Aussie study finds PsA disease activity reported by patients aligns closely with data collected by physicians face-to-face.
A new Australian study has found “good agreement” between patient-reported assessment of psoriatic arthritis (PsA) index data and physician-led clinical measures of disease activity.
The findings suggest this may improve the efficiency of traditional consultations, benefit patient awareness of their condition, facilitate shared decision-making and help in settings such as telehealth when direct contact is not possible.
Study lead Dr Louise Ward, of Royal North Shore Hospital’s rheumatology department in Sydney, told Rheumatology Republic she was pleased with the findings and their implications.
“I guess we did anticipate there would be good correlation, but it was pleasing to see that it was such a close correlation and that the patient-reported outcome measures could offer such good discrimination for levels of disease activity in psoriatic arthritis,” she said.
“And it further highlights the importance of patient-centred care and the involvement of patients in the process.”
The study, published in International Journal of Rheumatic Diseases, compared the routine assessment of patient index data 3 (RAPID3), an efficient tool comprising patient self-assessment, with traditional clinician-led composite measures used in a PsA clinic setting.
While a treat-to-target (T2T) strategy is recommended for the management of PsA, there is a lack of agreement about the best measure of disease activity to target. The physician assessments included in traditional indices can be complex and time consuming to complete, and cannot readily be conducted during a telehealth consult.
“Patient-reported outcome measures (PROMs) such as RAPID3 present an opportunity for improved patient-centred care with applications in multiple healthcare models,” the study authors argued. “Patients have observed that completion of PROMs prior to a physician consultation can increase the efficiency of the appointment with the rheumatologist.

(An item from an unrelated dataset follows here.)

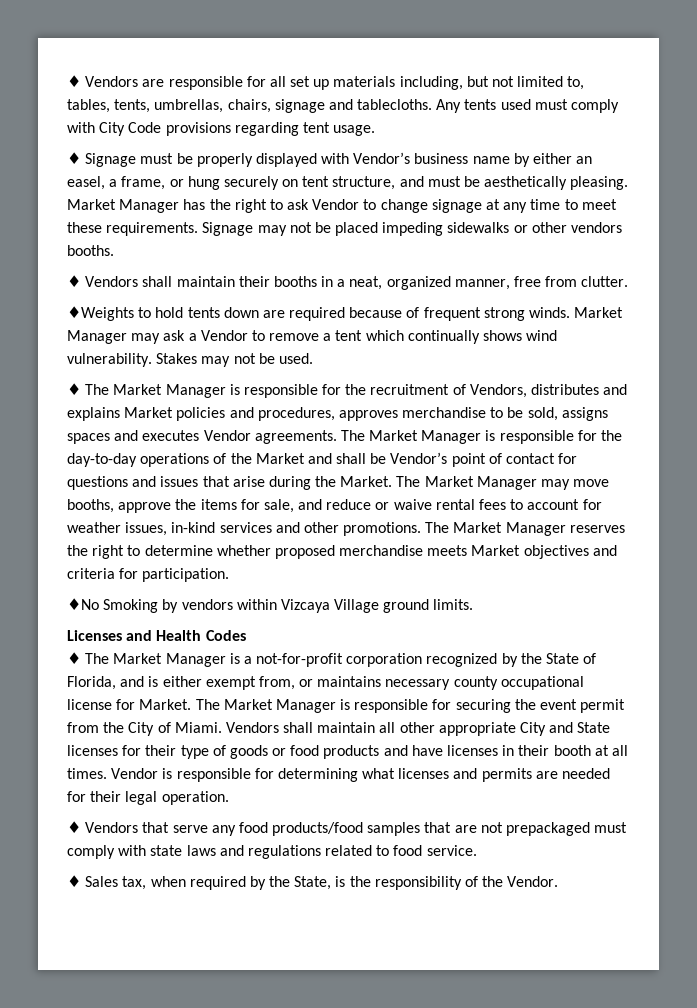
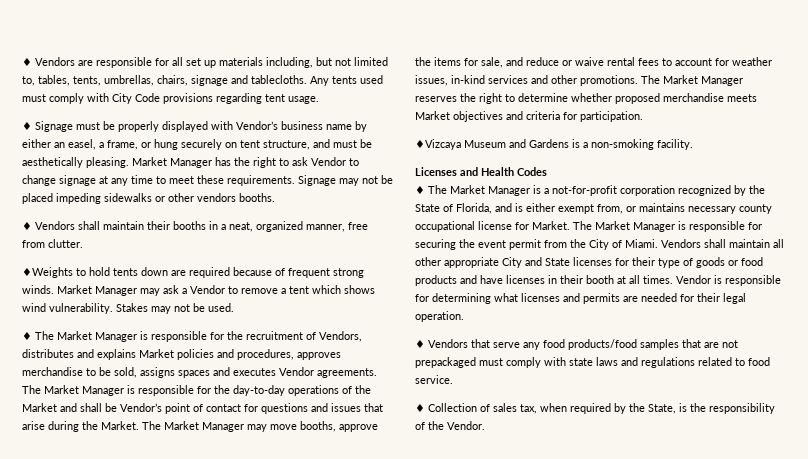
[407,330,480,344] continually -> (341, 289) none
[67,598,474,613] ♦No Smoking by vendors within Vizcaya Village ground limits. -> [415,139,693,150] ♦Vizcaya Museum and Gardens is a non-smoking facility.
[85,876,119,887] Sales -> [428,403,517,412] Collection of sales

“PROMs also have the potential to facilitate shared decision-making, guide patient-physician communication and provide feedback for progress over time. The application of PROMs in settings independent of traditional appointments [such as telehealth] presents a promising opportunity to empower patients.”
Self-monitoring could, for example, counter key challenges faced by PsA and psoriasis patients such as fear of deterioration, lack of control and disempowerment through a lack of personalised care.
The study’s researchers collected prospective data between July 2016 and March 2020 from two PsA clinics in Sydney. All rheumatologists received training to perform clinical assessments to calculate the disease activity measures.
The researchers then compared RAPID3 scores with composite scores for minimal disease activity (MDA), very low disease activity (VLDA) and disease activity in psoriatic arthritis (DAPSA) in low disease activity or remission.
Ninety-three patients had simultaneous collection of RAPID3 and MDA measures. Mean age was around 50 years, just over 50% were male and one in four had erosive disease at baseline. RAPID3 scores ≤3.2 and ≤2.7 (range 0-30) had high sensitivity and specificity for VLDA and DAPSA remission respectively.
While RAPID3 was not specifically designed for use in PsA and so lacks the specific PsA clinical manifestations of psoriasis, enthesitis and axial disease, it has the advantage of established validation in a wide range of rheumatological disorders, meaning wider comparisons can be made.
Using PROMs represented “a feasible and efficient alternate in assessment of disease activity” that would facilitate treat-to-target strategy, the study authors argued, noting that T2T has limited uptake in clinical settings due to barriers that include limitations on time and the need for training.
“The use of remote PROMs in assessment of disease activity has never been more compelling, given the current limitations in face-to-face appointments in the setting of the COVID-19 pandemic,” they wrote.
“Our study supports the use of RAPID3 to estimate disease activity to enable adjustment of therapy to target remission. RAPID3 is a feasible choice of PROM in the busy clinical setting.”